------ Provided entries ------
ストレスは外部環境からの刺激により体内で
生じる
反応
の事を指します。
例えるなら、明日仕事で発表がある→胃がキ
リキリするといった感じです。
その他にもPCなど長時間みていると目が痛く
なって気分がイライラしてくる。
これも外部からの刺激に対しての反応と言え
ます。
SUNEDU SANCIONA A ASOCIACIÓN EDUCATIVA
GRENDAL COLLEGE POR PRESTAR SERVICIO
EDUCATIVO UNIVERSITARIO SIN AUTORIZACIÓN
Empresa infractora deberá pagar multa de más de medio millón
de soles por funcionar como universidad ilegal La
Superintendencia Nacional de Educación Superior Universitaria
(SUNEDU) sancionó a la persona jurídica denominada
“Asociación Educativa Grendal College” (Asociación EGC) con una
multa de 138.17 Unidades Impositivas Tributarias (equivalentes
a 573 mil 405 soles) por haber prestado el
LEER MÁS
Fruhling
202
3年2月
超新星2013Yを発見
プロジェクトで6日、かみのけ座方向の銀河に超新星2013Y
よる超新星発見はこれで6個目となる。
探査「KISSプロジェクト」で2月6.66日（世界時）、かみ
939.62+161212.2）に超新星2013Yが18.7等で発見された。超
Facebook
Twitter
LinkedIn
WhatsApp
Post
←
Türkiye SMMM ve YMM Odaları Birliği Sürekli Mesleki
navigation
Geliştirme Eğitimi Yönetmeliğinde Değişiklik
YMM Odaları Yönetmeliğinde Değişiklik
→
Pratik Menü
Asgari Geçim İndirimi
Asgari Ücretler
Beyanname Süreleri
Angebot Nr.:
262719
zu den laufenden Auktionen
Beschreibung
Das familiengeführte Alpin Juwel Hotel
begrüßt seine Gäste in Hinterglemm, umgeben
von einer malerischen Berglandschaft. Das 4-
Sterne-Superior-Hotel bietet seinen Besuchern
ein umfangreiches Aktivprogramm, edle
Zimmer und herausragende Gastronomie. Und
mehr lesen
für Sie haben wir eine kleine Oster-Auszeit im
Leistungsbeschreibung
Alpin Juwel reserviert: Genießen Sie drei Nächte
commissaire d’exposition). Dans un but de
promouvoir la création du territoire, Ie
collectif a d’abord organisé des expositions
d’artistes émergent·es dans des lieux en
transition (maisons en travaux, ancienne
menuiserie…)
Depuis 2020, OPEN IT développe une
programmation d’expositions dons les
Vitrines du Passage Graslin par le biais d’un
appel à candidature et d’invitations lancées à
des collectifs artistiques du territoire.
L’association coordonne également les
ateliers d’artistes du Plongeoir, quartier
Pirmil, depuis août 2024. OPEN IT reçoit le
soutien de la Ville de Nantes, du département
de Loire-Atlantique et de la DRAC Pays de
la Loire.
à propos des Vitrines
------
> Exercise requirements
Restate the records, all of them, precisely as written.

> Task result
ストレスは外部環境からの刺激により体内で
生じる
反応
の事を指します。
例えるなら、明日仕事で発表がある→胃がキ
リキリするといった感じです。
その他にもPCなど長時間みていると目が痛く
なって気分がイライラしてくる。
これも外部からの刺激に対しての反応と言え
ます。
SUNEDU SANCIONA A ASOCIACIÓN EDUCATIVA
GRENDAL COLLEGE POR PRESTAR SERVICIO
EDUCATIVO UNIVERSITARIO SIN AUTORIZACIÓN
Empresa infractora deberá pagar multa de más de medio millón
de soles por funcionar como universidad ilegal La
Superintendencia Nacional de Educación Superior Universitaria
(SUNEDU) sancionó a la persona jurídica denominada
“Asociación Educativa Grendal College” (Asociación EGC) con una
multa de 138.17 Unidades Impositivas Tributarias (equivalentes
a 573 mil 405 soles) por haber prestado el
LEER MÁS
Fruhling
202
3年2月
超新星2013Yを発見
プロジェクトで6日、かみのけ座方向の銀河に超新星2013Y
よる超新星発見はこれで6個目となる。
探査「KISSプロジェクト」で2月6.66日（世界時）、かみ
939.62+161212.2）に超新星2013Yが18.7等で発見された。超
Facebook
Twitter
LinkedIn
WhatsApp
Post
←
Türkiye SMMM ve YMM Odaları Birliği Sürekli Mesleki
navigation
Geliştirme Eğitimi Yönetmeliğinde Değişiklik
YMM Odaları Yönetmeliğinde Değişiklik
→
Pratik Menü
Asgari Geçim İndirimi
Asgari Ücretler
Beyanname Süreleri
Angebot Nr.:
262719
zu den laufenden Auktionen
Beschreibung
Das familiengeführte Alpin Juwel Hotel
begrüßt seine Gäste in Hinterglemm, umgeben
von einer malerischen Berglandschaft. Das 4-
Sterne-Superior-Hotel bietet seinen Besuchern
ein umfangreiches Aktivprogramm, edle
Zimmer und herausragende Gastronomie. Und
mehr lesen
für Sie haben wir eine kleine Oster-Auszeit im
Leistungsbeschreibung
Alpin Juwel reserviert: Genießen Sie drei Nächte
commissaire d’exposition). Dans un but de
promouvoir la création du territoire, Ie
collectif a d’abord organisé des expositions
d’artistes émergent·es dans des lieux en
transition (maisons en travaux, ancienne
menuiserie…)
Depuis 2020, OPEN IT développe une
programmation d’expositions dons les
Vitrines du Passage Graslin par le biais d’un
appel à candidature et d’invitations lancées à
des collectifs artistiques du territoire.
L’association coordonne également les
ateliers d’artistes du Plongeoir, quartier
Pirmil, depuis août 2024. OPEN IT reçoit le
soutien de la Ville de Nantes, du département
de Loire-Atlantique et de la DRAC Pays de
la Loire.
à propos des Vitrines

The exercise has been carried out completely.